Published: 28 March 2012
Region: UK
By Aidan White
On March 17th I made the following comment on my Twitter account: “Fabrice Muamba. Great talent. Football fans everywhere uniting in solidarity. Come on son, you can make it.”
Like millions of football supporters I was responding to the terrible news a couple of hours earlier that the young Bolton midfielder was fighting for his life after collapsing with heart failure during the cup tie with Tottenham Hotspurs. Happily he is on the road to recovery.
But not everyone was so sympathetic. Liam Stacey, a 21-year-old Swansea University student, posted offensive comments prompting condemnation from other Twitter users and provoking him into a further volley of racist insults. As a result he was reported to police and charged with incitement to racial hatred. Now he is in jail.
Stacey was in tears throughout his court hearing and was led away to serve his 56-day sentence in handcuffs after the judge reportedly told him: “It was racist abuse via a social networking site instigated as a result of a vile and abhorrent comment about a young footballer who was fighting for his life…I have no choice but to impose an immediate custodial sentence to reflect the public outrage at what you have done…You committed this offence while you were drunk and it is clear you immediately regretted it. But you must learn how to handle your alcohol better.”
What makes this incident relevant for media is that it reveals the startling distinctions between journalism and social media – the difference between responsible speech and bar-room banter. It also highlights how judges who apply the law need to tread carefully if they are to avoid creating a chilling effect not just in the pub, but across the whole spectrum of free expression including journalism.
Anyone who cares for tolerance in society will find Stacey’s actions repugnant and distasteful, but the comments of the judge and the severity of the sentence – prison for what appears to be a first offence – are equally troubling for people who defend free speech.

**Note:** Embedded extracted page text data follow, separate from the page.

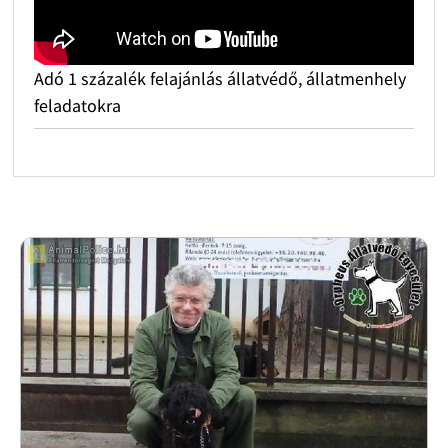
Adó 1 százalék felajánlás állatvédő, állatmenhely
feladatokra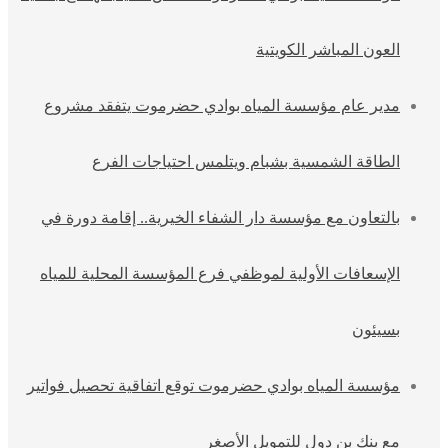
العون المباشر الكويتية
مدير عام مؤسسة المياه بوادي حضرموت يتفقد مشروع
الطاقة الشمسية بشبام ويتلمس احتياجات الفرع
بالتعاون مع مؤسسة دار الشفاء الخيرية.. إقامة دورة في
الإسعافات الأولية لموظفي فرع المؤسسة المحلية للمياه
بسيئون
مؤسسة المياه بوادي حضرموت توقع اتفاقية تحصيل فواتير
مع بنك بن دول للتمويل الأصغر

Around the world people get sent to jail regularly, particularly journalists, for publishing material that others, usually politicians and people in power, find deeply offensive and insulting. Free speech campaigners argue that free expression should only be restricted when there is a danger of imminent harm. It is not enough that the comments are vile and offensive to individuals or even groups of people.
I have no time for Stacey, he sounds like an idiot first class, and despite his lawyer’s claims that he is a “kind and caring person” with friends of different ethnic backgrounds his actions suggest otherwise. He deserves to be treated with contempt, but sending him to jail is a dangerous step.
As some free speech advocates have said there are reasons to be concerned that the sentence was too harsh. The judge’s reasoning that “he had no choice” but to impose a jail term is absurd. The sentence he admitted was entirely driven “by public outrage” and yet this is precisely the argument used by tyrants around the world to jail scores of dissident writers and journalists each year.
No mitigation was allowed. The fact that Stacey was drunk at the time; that he had been isolated and condemned across the Internet; that one consequence of all this may be the end of his university career (he’s due to take finals in a couple of months); and that there was no evidence of him inciting others or his actions causing further harm all counted for nothing.
Yet Stacey’s treatment is in marked contrast to that of another student, Joshua Cryer, also aged 21, who last week admitted using Twitter to abuse the broadcaster and former footballer Stan Collymore, who also campaigns against racism. The Newcastle University student admitted a charge of sending grossly offensive messages but he escaped jail and was ordered that he complete a two-year community order with 240 hours unpaid work.
Passing sentence, the judge, in a rational and measured comment, said it would not serve society to send Cryer to jail, but he would make an example of Cryer, who had acted in a way which was “foolish, immature, and pathetic”.
The different approach to the treatment of these two students demonstrates perfectly why legal limits on hate speech and racism require tolerance in the delivery of justice. Racism is a fact of life which must be constrained but it should only mean jail-time for the ignorant and stupid among us when there is a danger of imminent harm to others.